🤖 AI Summary
Existing targeted label-flipping attacks against enhanced vertical federated learning (VFL) systems rely on model outputs and ground-truth labels, making them vulnerable to detection by anomaly detectors. Method: We propose a two-stage black-box targeted attack framework requiring only local data and query access to the detector—without knowledge of true labels or model internals. Our approach innovatively employs Maximum Mean Discrepancy (MMD)-based sampling to select highly expressive local samples, constructs a local surrogate model and a detector emulator in the absence of labels or model outputs, and generates stealthy adversarial perturbations via gradient-guided optimization. Contribution/Results: Extensive experiments across four models, seven cross-modal datasets, and two detector types demonstrate that our method significantly outperforms four baselines, evades detection with high success rates, and maintains strong attack efficacy against three mainstream privacy-preserving defenses: differential privacy, secure aggregation, and gradient clipping.
📝 Abstract
Vertical federated learning (VFL) enables multiple parties with disjoint features to collaboratively train models without sharing raw data.
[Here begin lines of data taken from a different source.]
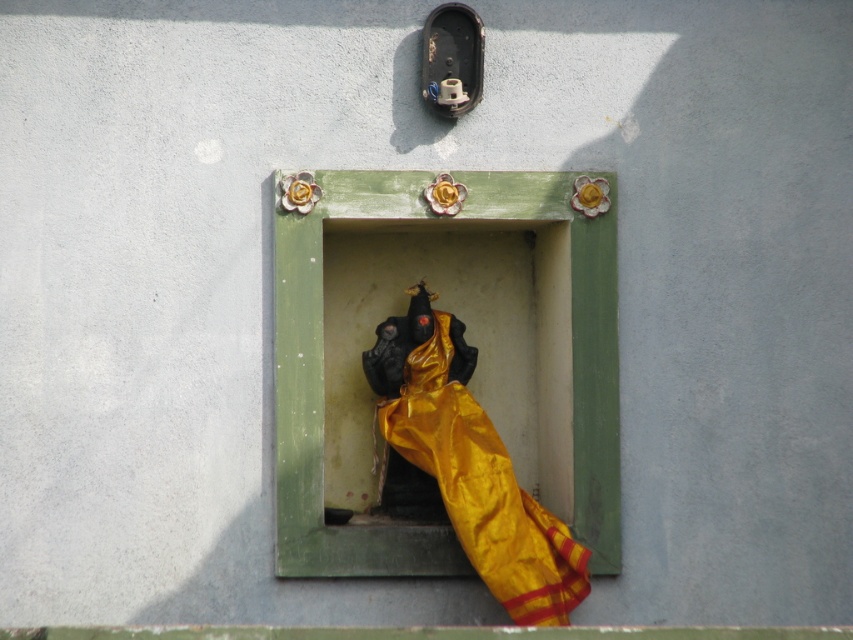
Question: Is green painted wood at center wider than gold silk cloth at center?

Choices:
 (A) no
 (B) yes

Answer: (B)

Question: Can you confirm if green painted wood at center is thinner than gold silk cloth at center?

Choices:
 (A) no
 (B) yes

Answer: (A)

Question: Which object appears closest to the camera in this image?

Choices:
 (A) gold silk cloth at center
 (B) green painted wood at center

Answer: (A)

Question: Among these objects, which one is farthest from the camera?

Choices:
 (A) green painted wood at center
 (B) gold silk cloth at center

Answer: (A)

Question: Can you confirm if green painted wood at center is wider than gold silk cloth at center?

Choices:
 (A) yes
 (B) no

Answer: (A)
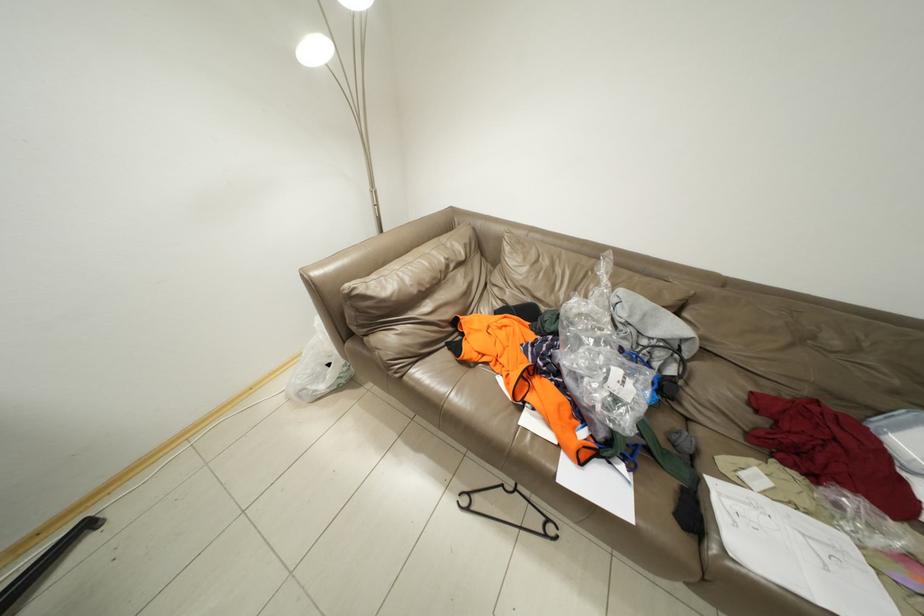
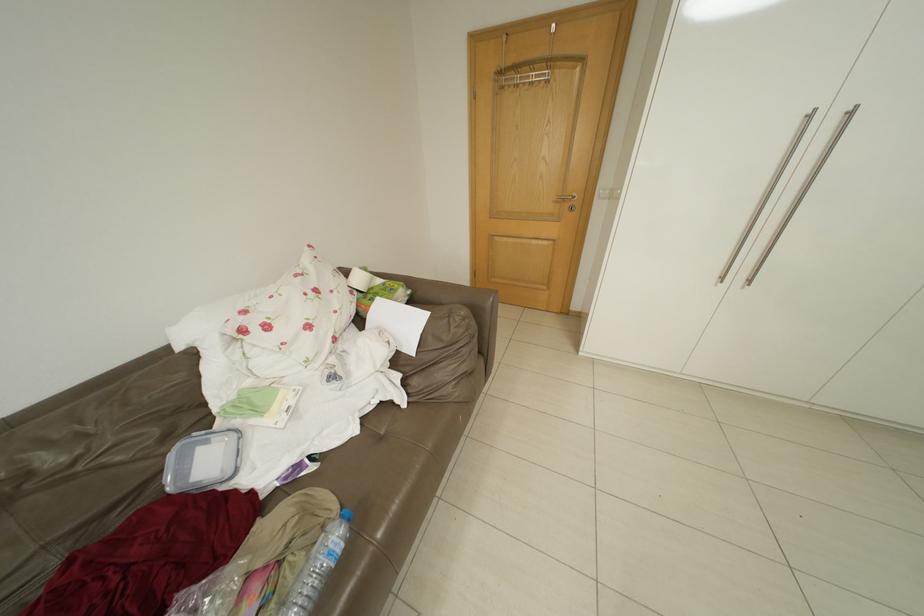
How did the camera likely rotate?

The rotation direction of the camera is right-down.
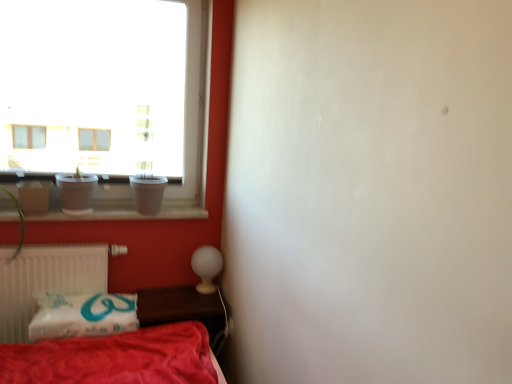
Where is `free space above wooden table at lower center (from a real-world perspective)`? This screenshot has width=512, height=384. free space above wooden table at lower center (from a real-world perspective) is located at coordinates (187, 301).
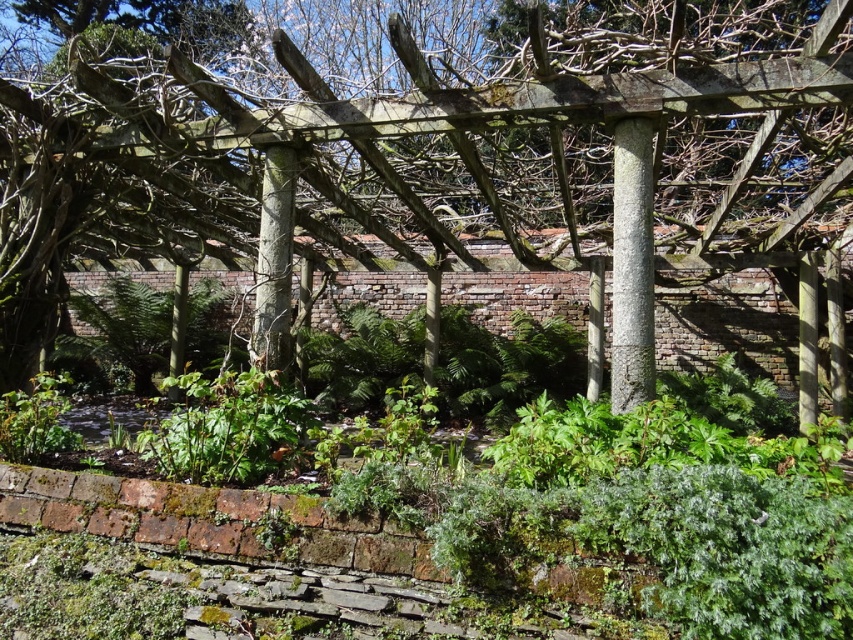
Question: Is smooth bark tree at center to the right of gray rough stone column at center from the viewer's perspective?

Choices:
 (A) no
 (B) yes

Answer: (A)

Question: Is smooth bark tree at center thinner than gray rough stone column at center?

Choices:
 (A) yes
 (B) no

Answer: (B)

Question: Which point is closer to the camera?

Choices:
 (A) smooth bark tree at center
 (B) gray rough stone column at center

Answer: (B)

Question: Is smooth bark tree at center thinner than gray rough stone column at center?

Choices:
 (A) no
 (B) yes

Answer: (A)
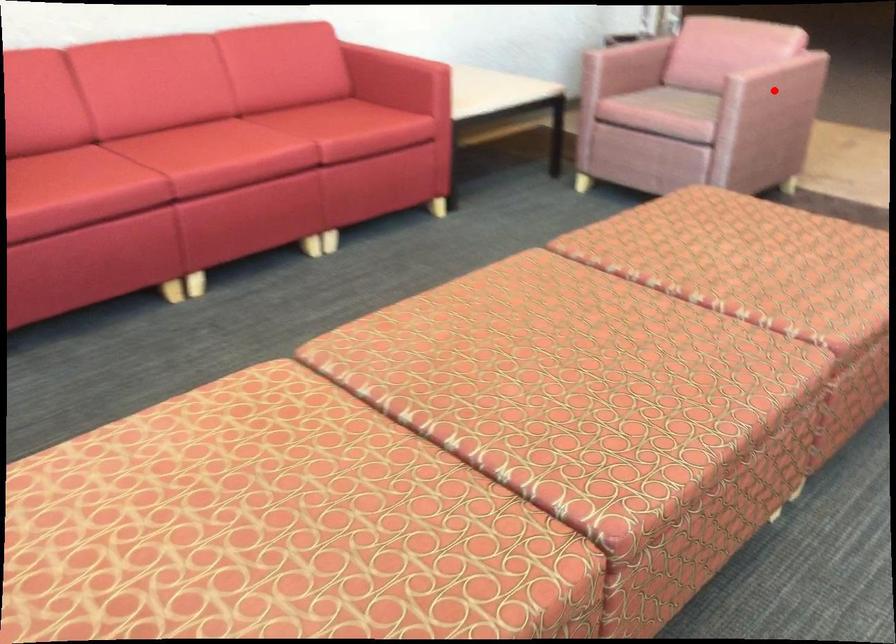
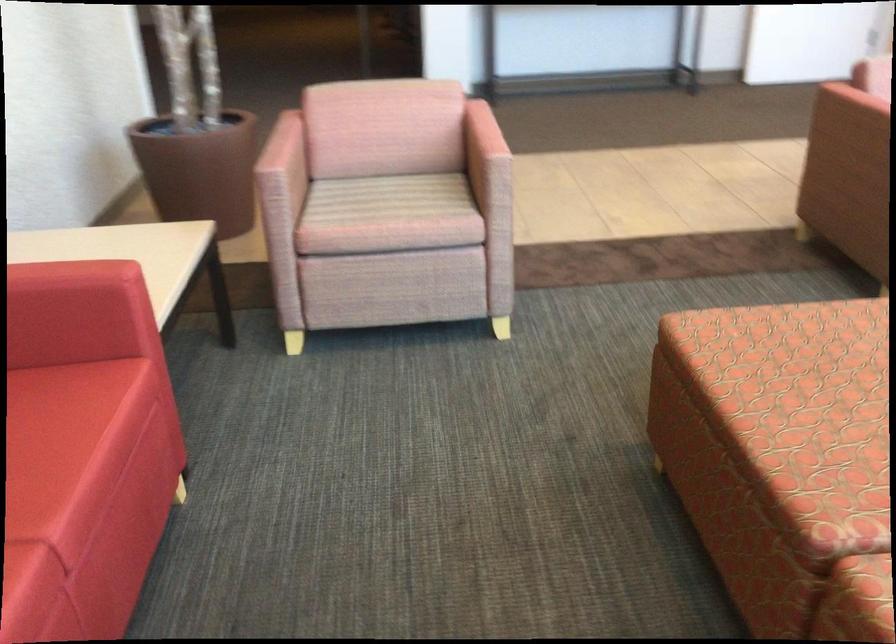
Question: I am providing you with two images of the same scene from different viewpoints. A red point is marked on the first image. Can you still see the location of the red point in image 2?

Choices:
 (A) Yes
 (B) No

Answer: (B)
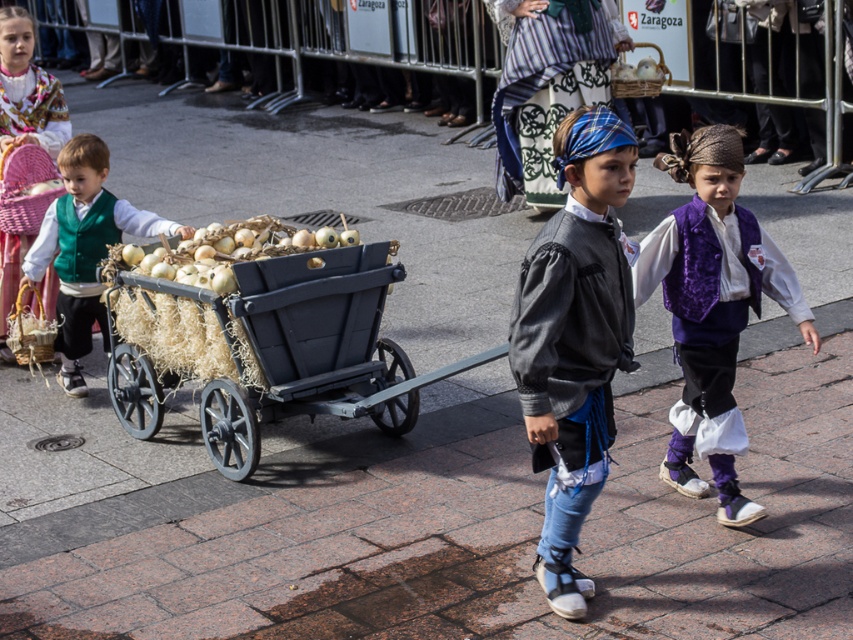
Is purple velvet vest at center shorter than beige straw hay at center?

In fact, purple velvet vest at center may be taller than beige straw hay at center.

Is purple velvet vest at center thinner than beige straw hay at center?

Indeed, purple velvet vest at center has a lesser width compared to beige straw hay at center.

You are a GUI agent. You are given a task and a screenshot of the screen. Output one action in this format:
    pyautogui.click(x=<x>, y=<y>)
    Task: Click on the purple velvet vest at center
    This screenshot has height=640, width=853.
    Given the screenshot: What is the action you would take?
    pyautogui.click(x=712, y=307)

The height and width of the screenshot is (640, 853). Identify the location of purple velvet vest at center. (712, 307).

Between gray fabric shirt at center and beige straw hay at center, which one is positioned higher?

beige straw hay at center is above.

Which is below, gray fabric shirt at center or beige straw hay at center?

gray fabric shirt at center

What do you see at coordinates (573, 339) in the screenshot? I see `gray fabric shirt at center` at bounding box center [573, 339].

Where is `gray fabric shirt at center`? The height and width of the screenshot is (640, 853). gray fabric shirt at center is located at coordinates (573, 339).

Based on the photo, does gray fabric shirt at center lie in front of black wooden wagon at center?

Yes, gray fabric shirt at center is in front of black wooden wagon at center.

Which of these two, gray fabric shirt at center or black wooden wagon at center, stands taller?

Standing taller between the two is gray fabric shirt at center.

The width and height of the screenshot is (853, 640). What are the coordinates of `gray fabric shirt at center` in the screenshot? It's located at (573, 339).

Locate an element on the screen. The height and width of the screenshot is (640, 853). gray fabric shirt at center is located at coordinates (573, 339).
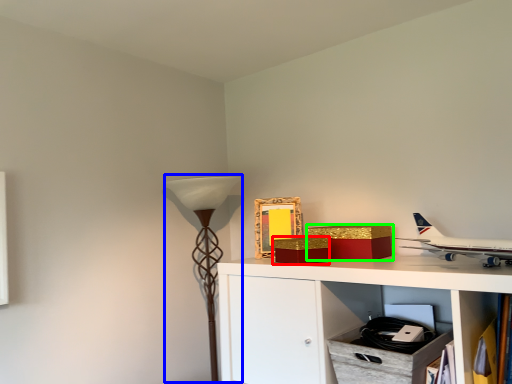
Question: Estimate the real-world distances between objects in this image. Which object is farther from box (highlighted by a red box), table lamp (highlighted by a blue box) or box (highlighted by a green box)?

Choices:
 (A) table lamp
 (B) box

Answer: (A)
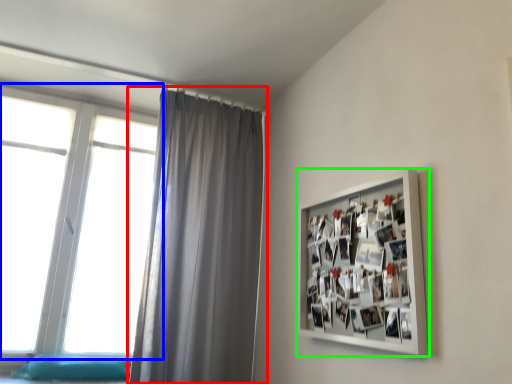
Question: Which is farther away from curtain (highlighted by a red box)? window (highlighted by a blue box) or picture frame (highlighted by a green box)?

Choices:
 (A) window
 (B) picture frame

Answer: (B)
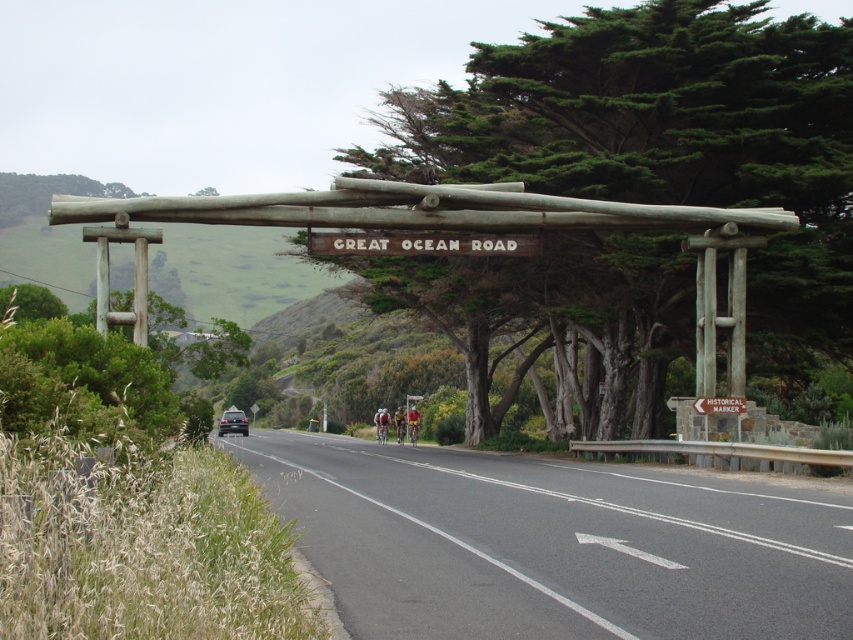
Looking at this image, does black asphalt road at center come in front of yellow fabric helmet at center?

Yes, it is in front of yellow fabric helmet at center.

Describe the element at coordinates (552, 545) in the screenshot. I see `black asphalt road at center` at that location.

Identify the location of black asphalt road at center. Image resolution: width=853 pixels, height=640 pixels. (552, 545).

Is white painted wood sign at center bigger than yellow fabric helmet at center?

No, white painted wood sign at center is not bigger than yellow fabric helmet at center.

Is white painted wood sign at center above yellow fabric helmet at center?

Yes, white painted wood sign at center is above yellow fabric helmet at center.

Locate an element on the screen. The image size is (853, 640). white painted wood sign at center is located at coordinates (421, 243).

Between black asphalt road at center and shiny black sedan at center, which one has less height?

shiny black sedan at center

Who is lower down, black asphalt road at center or shiny black sedan at center?

shiny black sedan at center is below.

Identify the location of black asphalt road at center. The width and height of the screenshot is (853, 640). (552, 545).

Where is `black asphalt road at center`? The image size is (853, 640). black asphalt road at center is located at coordinates (552, 545).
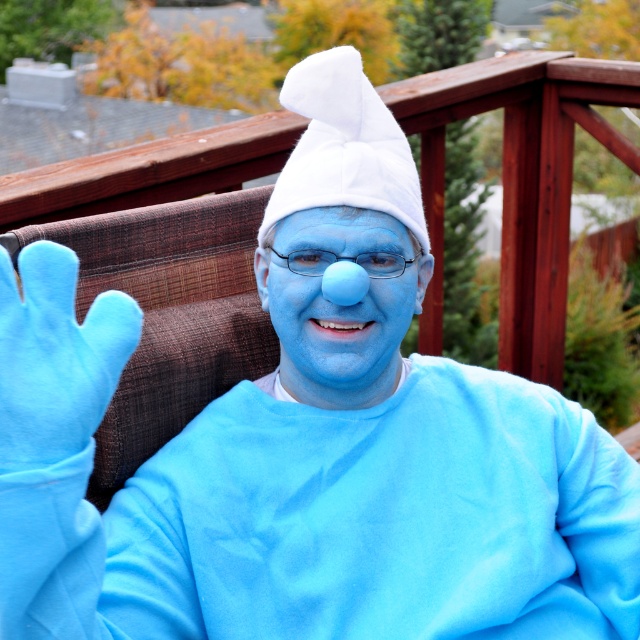
Question: Which point is farther to the camera?

Choices:
 (A) (83, 330)
 (B) (300, 240)

Answer: (B)

Question: Observing the image, what is the correct spatial positioning of fuzzy blue glove at left in reference to matte blue nose at center?

Choices:
 (A) left
 (B) right

Answer: (A)

Question: Does fuzzy blue glove at left appear on the left side of matte blue nose at center?

Choices:
 (A) yes
 (B) no

Answer: (A)

Question: Among these points, which one is nearest to the camera?

Choices:
 (A) (4, 440)
 (B) (349, 380)

Answer: (A)

Question: Can you confirm if fuzzy blue glove at left is smaller than matte blue nose at center?

Choices:
 (A) yes
 (B) no

Answer: (A)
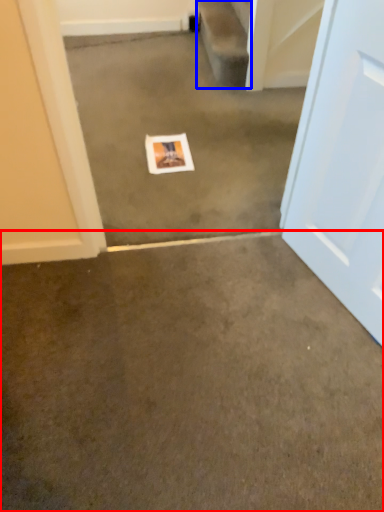
Question: Which object appears closest to the camera in this image, concrete (highlighted by a red box) or stairwell (highlighted by a blue box)?

Choices:
 (A) concrete
 (B) stairwell

Answer: (A)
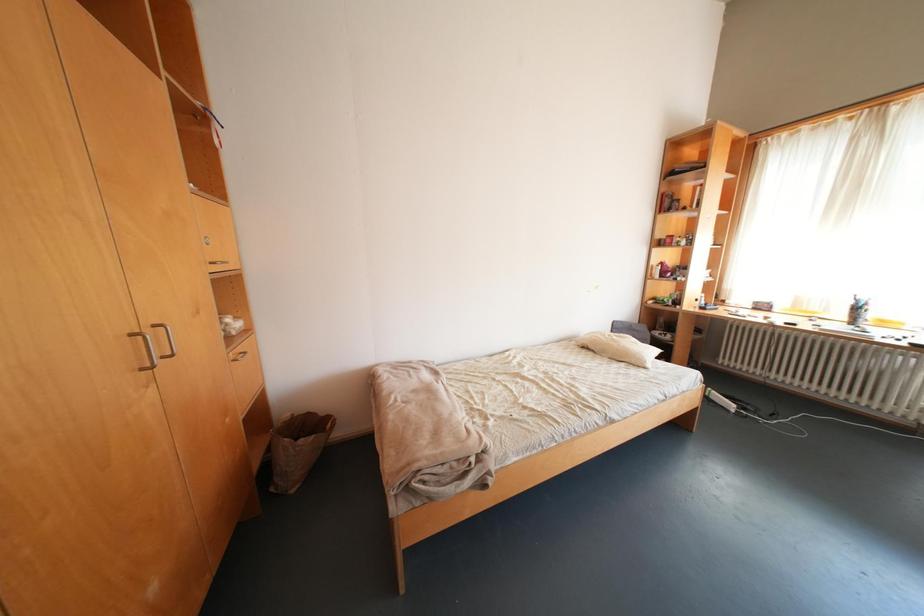
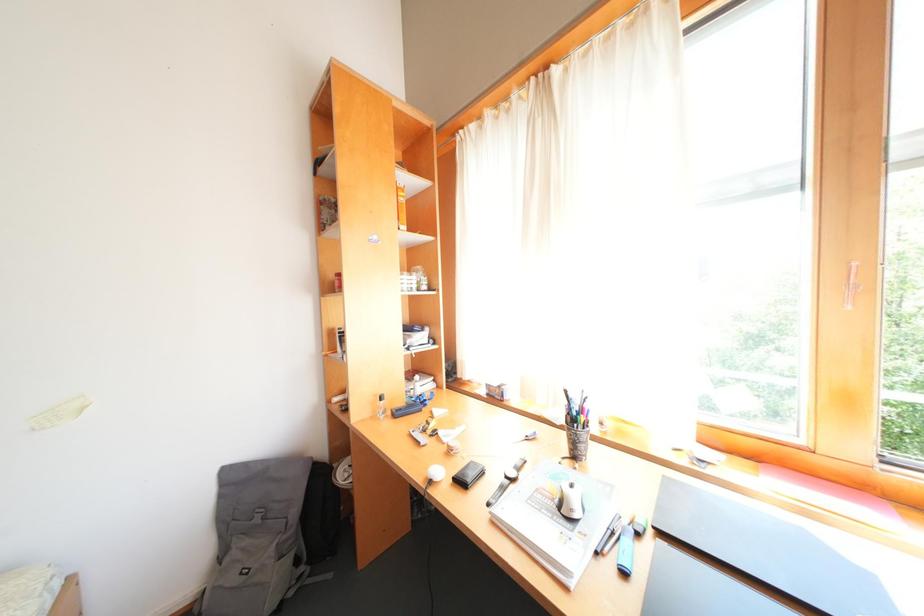
Which direction would the cameraman need to move to produce the second image?

The movement direction of the cameraman is right, forward.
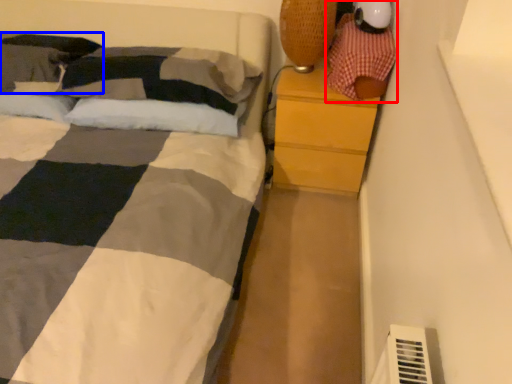
Question: Which object is closer to the camera taking this photo, toy (highlighted by a red box) or pillow (highlighted by a blue box)?

Choices:
 (A) toy
 (B) pillow

Answer: (A)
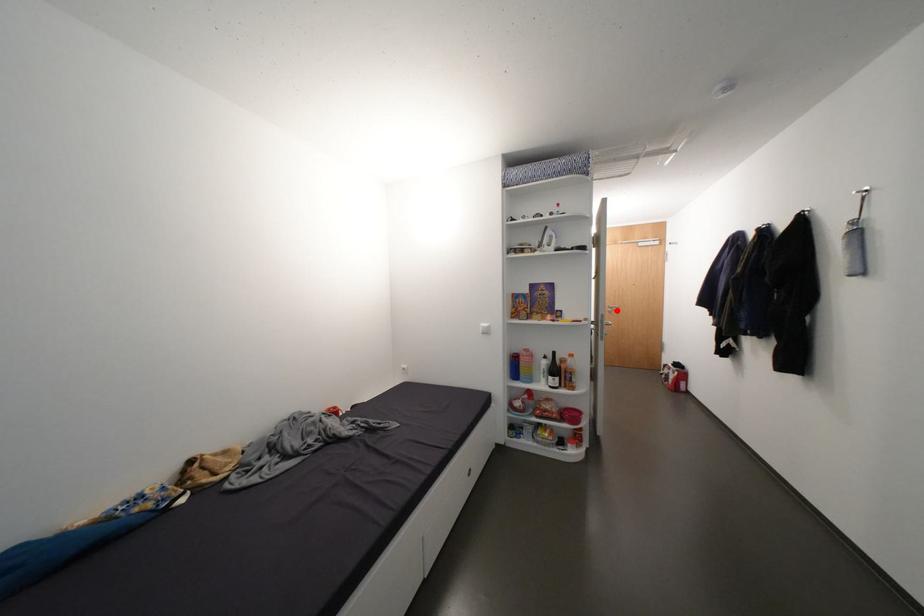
While privacy vulnerabilities of VFL are extensively-studied, its security threats-particularly targeted label attacks-remain underexplored. In such attacks, a passive party perturbs inputs at inference to force misclassification into adversary-chosen labels. Existing methods rely on unrealistic assumptions (e.g., accessing VFL-model's outputs) and ignore anomaly detectors deployed in real-world systems. To bridge this gap, we introduce VTarbel, a two-stage, minimal-knowledge attack framework explicitly designed to evade detector-enhanced VFL inference. During the preparation stage, the attacker selects a minimal set of high-expressiveness samples (via maximum mean discrepancy), submits them through VFL protocol to collect predicted labels, and uses these pseudo-labels to train estimated detector and surrogate model on local features. In attack stage, these models guide gradient-based perturbations of remaining samples, crafting adversarial instances that induce targeted misclassifications and evade detection. We implement VTarbel and evaluate it against four model architectures, seven multimodal datasets, and two anomaly detectors. Across all settings, VTarbel outperforms four state-of-the-art baselines, evades detection, and retains effective against three representative privacy-preserving defenses. These results reveal critical security blind spots in current VFL deployments and underscore urgent need for robust, attack-aware defenses.